On Sunday, November 25, for example, Jackson, accompanied by his bodyguard Private (soon Staff Sergeant) Moritz Fuchs (U.S. Army), went hunting with his (Jackson’s) longtime colleague and close friend Lieutenant Gordon E. Dean (U.S. Naval Reserve). Dean was serving as a U.S. prosecution team senior lawyer and Jackson’s press spokesman. On this hunting outing, Dean shot a hare. Jackson saw several deer but he did not shoot any. What he did “get,” to his pleasure, was “good and tired.”

A week later, on Sunday, December 2, Jackson went hunting again with Dean and Fuchs. Jackson did shoot a deer on this occasion. Maybe Fuchs also shot something; he recalled in later years that Jackson once commented, as they hunted together, that he was glad to see that his bodyguard could shoot.

On Sunday, December 9, a cold day, Jackson and others again went hunting. Someone shot a deer. Jackson himself probably dressed it out. Fuchs recalled seeing Jackson, who had grown up in rural wilderness learning many outdoor skills, do this at least once. At Jackson’s Nuremberg home that evening, the dinner was venison.

Ten days later, on Wednesday, December 19, the eve of the tribunal’s holiday recess, Jackson hosted an early Christmas dinner at his home. He fed his large staff a notably American dinner: turkey with all the fixings.


Then, for an hour, the group exchanged toasts.

Justice Jackson gave a special toast to six colleagues who had been part of his core team since June 1945, when they had left the U.S. for Europe:

    • Ensign (soon Lt. junior grade) William E. Jackson (USNR), who was Justice Jackson’s executive assistant (and his son);

    • Lt. Gordon E. Dean (USNR), Jackson’s spokesman;
    • Major Lawrence A. Coleman (U.S. Army), Jackson’s personal assistant;
    • Mrs. Elsie L. Douglas, Jackson’s secretary;
    • Miss Jean D. MacFetridge, Dean’s secretary; and
    • Miss Alma Soller, secretary.

Gordon Dean then recounted a Jackson toast from their first day together on that transatlantic airplane journey back in June.

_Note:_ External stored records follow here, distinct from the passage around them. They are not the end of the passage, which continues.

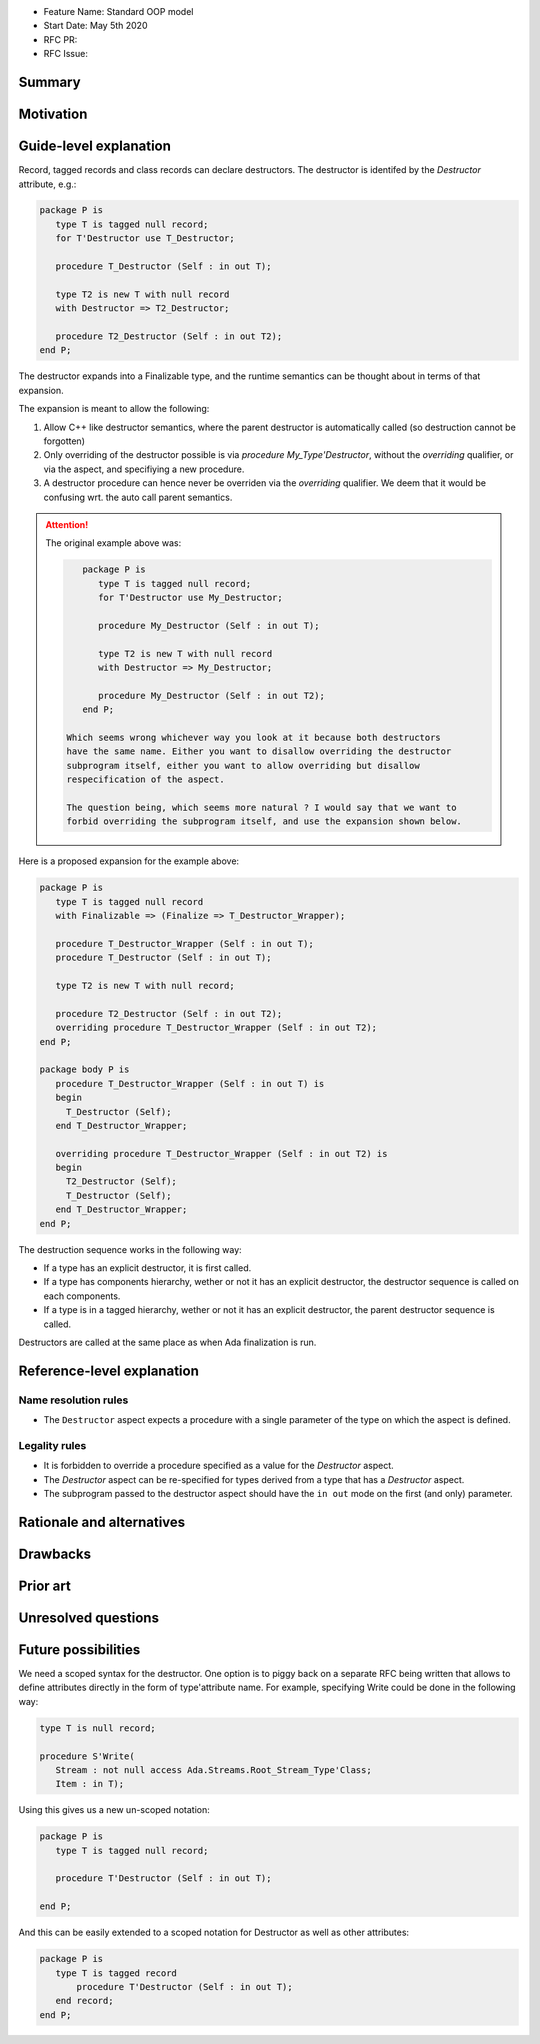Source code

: - Feature Name: Standard OOP model
- Start Date: May 5th 2020
- RFC PR:
- RFC Issue:

Summary
=======

Motivation
==========

Guide-level explanation
=======================

Record, tagged records and class records can declare destructors. The
destructor is identifed by the `Destructor` attribute, e.g.:

.. code-block:: ada

   package P is
      type T is tagged null record;
      for T'Destructor use T_Destructor;

      procedure T_Destructor (Self : in out T);

      type T2 is new T with null record
      with Destructor => T2_Destructor;

      procedure T2_Destructor (Self : in out T2);
   end P;

The destructor expands into a Finalizable type, and the runtime semantics can
be thought about in terms of that expansion.

The expansion is meant to allow the following:

1. Allow C++ like destructor semantics, where the parent destructor is
   automatically called (so destruction cannot be forgotten)

2. Only overriding of the destructor possible is via `procedure
   My_Type'Destructor`, without the `overriding` qualifier, or via the aspect,
   and specifiying a new procedure.

3. A destructor procedure can hence never be overriden via the `overriding`
   qualifier. We deem that it would be confusing wrt. the auto call parent
   semantics.

.. attention:: The original example above was:

   .. code-block:: ada

       package P is
          type T is tagged null record;
          for T'Destructor use My_Destructor;

          procedure My_Destructor (Self : in out T);

          type T2 is new T with null record
          with Destructor => My_Destructor;

          procedure My_Destructor (Self : in out T2);
       end P;

    Which seems wrong whichever way you look at it because both destructors
    have the same name. Either you want to disallow overriding the destructor
    subprogram itself, either you want to allow overriding but disallow
    respecification of the aspect.

    The question being, which seems more natural ? I would say that we want to
    forbid overriding the subprogram itself, and use the expansion shown below.

Here is a proposed expansion for the example above:

.. code-block:: ada

   package P is
      type T is tagged null record
      with Finalizable => (Finalize => T_Destructor_Wrapper);

      procedure T_Destructor_Wrapper (Self : in out T);
      procedure T_Destructor (Self : in out T);

      type T2 is new T with null record;

      procedure T2_Destructor (Self : in out T2);
      overriding procedure T_Destructor_Wrapper (Self : in out T2);
   end P;

   package body P is
      procedure T_Destructor_Wrapper (Self : in out T) is
      begin
        T_Destructor (Self);
      end T_Destructor_Wrapper;

      overriding procedure T_Destructor_Wrapper (Self : in out T2) is
      begin
        T2_Destructor (Self);
        T_Destructor (Self);
      end T_Destructor_Wrapper;
   end P;

The destruction sequence works in the following way:

- If a type has an explicit destructor, it is first called.
- If a type has components hierarchy, wether or not it has an explicit
  destructor, the destructor sequence is called on each components.
- If a type is in a tagged hierarchy, wether or not it has an explicit
  destructor, the parent destructor sequence is called.

Destructors are called at the same place as when Ada finalization is run.

Reference-level explanation
===========================

Name resolution rules
---------------------

* The ``Destructor`` aspect expects a procedure with a single parameter of the
  type on which the aspect is defined.

Legality rules
--------------

* It is forbidden to override a procedure specified as a value for the
  `Destructor` aspect.

* The `Destructor` aspect can be re-specified for types derived from a type
  that has a `Destructor` aspect.

* The subprogram passed to the destructor aspect should have the ``in out``
  mode on the first (and only) parameter.

Rationale and alternatives
==========================

Drawbacks
=========


Prior art
=========

Unresolved questions
====================

Future possibilities
====================

We need a scoped syntax for the destructor. One option is to piggy back on
a separate RFC being written that allows to define attributes directly in
the form of type'attribute name. For example, specifying Write could be done
in the following way:

.. code-block:: ada

   type T is null record;

   procedure S'Write(
      Stream : not null access Ada.Streams.Root_Stream_Type'Class;
      Item : in T);

Using this gives us a new un-scoped notation:

.. code-block:: ada

   package P is
      type T is tagged null record;

      procedure T'Destructor (Self : in out T);

   end P;

And this can be easily extended to a scoped notation for Destructor as well as
other attributes:

.. code-block:: ada

   package P is
      type T is tagged record
          procedure T'Destructor (Self : in out T);
      end record;
   end P;

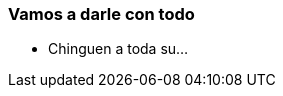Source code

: ifndef::imagesdir[:imagesdir: images]
ifndef::sourcedir[:sourcedir: ../java]
ifdef::backend-pdf[:imagesdir: {outdir}/{imagesdir}]


=== Vamos a darle con todo

- Chinguen a toda su...

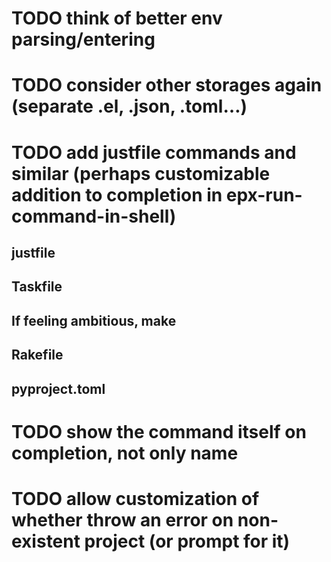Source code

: * TODO think of better env parsing/entering
* TODO consider other storages again (separate .el, .json, .toml...)
* TODO add justfile commands and similar (perhaps customizable addition to completion in epx-run-command-in-shell)
** justfile
** Taskfile
** If feeling ambitious, make
** Rakefile
** pyproject.toml
* TODO show the command itself on completion, not only name
* TODO allow customization of whether throw an error on non-existent project (or prompt for it)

At a meal during a refueling stop in Labrador, Canada, Jackson had wished for them all: “May this end as successfully as it has begun.”

At the Nuremberg holiday party six months later, Dean asked all to drink a toast to the man who was responsible for their being there. (This prompted Jackson to joke that Dean was toasting Adolf Hitler.)

Then they drank coffee around the living room Christmas tree.

Then all gathered in the piano room to sing Christmas carols.

L-R: Jean MacFetridge, Robert G. Storey, Gordon Dean, F. Jay Nimtz, William Jackson, Elsie Douglas (playing the piano), and Harold B. Willey.

And one staff member, secretary Tracy E. Williams, gave Justice Jackson a special gift. He knew and liked that she was a jokester. On this occasion, she gave him a mechanical deer, to supplement his hunting.

Justice Jackson with enlisted men who worked directly for him. Jackson’s bodyguard Moritz Fuchs is to his left.

In this holiday season, I send you best wishes, including for substantive work, high achievements, dear friendships, respites, gifts, and some laughs.

Thank you for your continuing interest in and promotion of The Jackson List. Thanks to you, it continues to grow. It will be back in the new year with content that I hope will be informative, relevant to your life and work, entertaining, and uplifting.